The HRDC is the driver of the NHRDS – to ensure that each citizen exploits gifts that lie within and to unleash such talents in discovering potential needed to progress the nation. In ‘Realising your Potential’, what is necessary for every citizen is to embrace personal responsibility – an equivalent of ‘Mokodua-go-tsoswa-o-itekang’ to lessen overdependence on government to earn a living.

It was clear from the displays that our local boys and girls drawn from the local schools had invested enough hours into their rehearsals. While the disciplined forces are used to impressing large audiences every year during their institutions’ commemoration events – the breath-taking shows were made up of  the school children, who came in assortment of colours, patterns, shapes and forms that communicated in a crisp manner the theme of the golden jubilee celebrations as a ‘United and Proud Nation’.

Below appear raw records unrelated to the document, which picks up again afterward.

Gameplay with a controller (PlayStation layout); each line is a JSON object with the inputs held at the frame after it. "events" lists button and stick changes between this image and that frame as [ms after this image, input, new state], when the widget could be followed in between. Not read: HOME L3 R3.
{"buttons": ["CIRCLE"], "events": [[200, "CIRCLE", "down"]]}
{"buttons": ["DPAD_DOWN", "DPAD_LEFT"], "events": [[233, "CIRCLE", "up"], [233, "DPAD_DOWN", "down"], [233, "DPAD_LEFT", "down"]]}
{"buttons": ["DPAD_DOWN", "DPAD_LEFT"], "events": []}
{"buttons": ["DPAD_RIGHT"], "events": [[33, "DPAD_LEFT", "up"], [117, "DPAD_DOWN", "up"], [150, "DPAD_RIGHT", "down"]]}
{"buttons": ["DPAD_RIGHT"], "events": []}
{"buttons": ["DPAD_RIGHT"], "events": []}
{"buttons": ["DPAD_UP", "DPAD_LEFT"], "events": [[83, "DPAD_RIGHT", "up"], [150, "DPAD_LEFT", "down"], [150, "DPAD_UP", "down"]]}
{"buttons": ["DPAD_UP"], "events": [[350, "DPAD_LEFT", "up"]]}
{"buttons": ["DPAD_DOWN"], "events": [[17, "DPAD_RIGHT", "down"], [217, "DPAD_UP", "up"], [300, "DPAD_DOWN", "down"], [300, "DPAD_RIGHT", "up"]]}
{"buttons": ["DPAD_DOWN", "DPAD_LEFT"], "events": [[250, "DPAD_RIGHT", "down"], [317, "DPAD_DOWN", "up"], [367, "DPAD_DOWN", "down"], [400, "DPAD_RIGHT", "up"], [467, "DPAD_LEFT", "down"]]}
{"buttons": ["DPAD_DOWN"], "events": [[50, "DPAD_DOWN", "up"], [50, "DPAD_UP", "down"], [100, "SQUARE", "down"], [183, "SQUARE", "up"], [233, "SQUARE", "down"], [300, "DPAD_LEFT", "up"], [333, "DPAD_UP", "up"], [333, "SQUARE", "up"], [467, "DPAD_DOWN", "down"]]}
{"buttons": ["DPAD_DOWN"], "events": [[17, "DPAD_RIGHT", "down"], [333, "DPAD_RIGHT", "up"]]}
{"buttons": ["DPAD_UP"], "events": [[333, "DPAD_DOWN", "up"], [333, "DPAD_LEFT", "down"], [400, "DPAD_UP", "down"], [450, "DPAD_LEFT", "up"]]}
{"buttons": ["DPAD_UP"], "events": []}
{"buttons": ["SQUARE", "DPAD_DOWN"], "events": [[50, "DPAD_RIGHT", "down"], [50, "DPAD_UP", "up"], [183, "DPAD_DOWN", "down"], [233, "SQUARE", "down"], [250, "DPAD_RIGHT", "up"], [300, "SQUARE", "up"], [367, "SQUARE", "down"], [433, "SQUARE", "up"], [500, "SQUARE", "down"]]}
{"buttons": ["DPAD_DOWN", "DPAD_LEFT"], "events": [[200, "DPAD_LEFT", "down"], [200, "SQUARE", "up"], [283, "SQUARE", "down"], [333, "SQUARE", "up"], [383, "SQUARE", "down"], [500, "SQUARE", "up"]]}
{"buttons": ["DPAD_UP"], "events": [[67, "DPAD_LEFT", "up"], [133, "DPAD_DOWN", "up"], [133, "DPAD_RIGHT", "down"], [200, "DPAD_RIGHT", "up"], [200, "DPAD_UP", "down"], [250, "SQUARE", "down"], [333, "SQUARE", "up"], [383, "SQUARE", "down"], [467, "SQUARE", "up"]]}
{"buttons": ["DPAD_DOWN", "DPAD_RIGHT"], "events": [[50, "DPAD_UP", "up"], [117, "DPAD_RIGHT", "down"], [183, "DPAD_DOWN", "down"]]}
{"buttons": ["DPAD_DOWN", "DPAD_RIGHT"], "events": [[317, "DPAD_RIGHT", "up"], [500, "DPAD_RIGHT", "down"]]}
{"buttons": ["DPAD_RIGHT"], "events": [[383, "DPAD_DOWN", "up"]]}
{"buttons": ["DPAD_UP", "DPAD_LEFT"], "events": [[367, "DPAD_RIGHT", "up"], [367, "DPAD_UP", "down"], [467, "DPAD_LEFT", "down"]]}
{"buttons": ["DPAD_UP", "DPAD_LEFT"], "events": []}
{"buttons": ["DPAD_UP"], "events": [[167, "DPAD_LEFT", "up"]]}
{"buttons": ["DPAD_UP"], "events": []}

The well-choreographed show of calisthenics dismantled the barriers between children attending elite and public schools and broke down the walls between the poor and wealthy neighbourhoods. Under the same instructions, the participants lived out the theme to its fullness. They performed ‘Tsutsube’ from the San hunting expedition, ‘Hosanna’ from the Kalanga rainmaking ritual and ‘Phathisi’ representing the song-dance of the Tswana-speaking tribes – an expression of a ‘united-in-diversity’ that the nation Botswana truly is. The performers made sure to include the contemporary youth vibes in all formats from ‘Hip-hop’, ‘House’ to ‘Kwaito’. As some danced the celebrations away, others packed the ‘Panda’ stand, each hoisting a piece to open one page at a time – according to the instructions, chronicling the humble beginnings of Botswana in pictorials all the way to the present.

From the onlookers’ vantage point, the diversity and unity of Botswana was cast out, quite inclusive of political persuasions present in this country through the depiction of luminaries that contributed to the making of a nation. But it was the precision with which the beats, the moves and the pages were done that truly unleashed the potential of every Motswana who was involved in the artistic display to keep revellers entertained on their toes.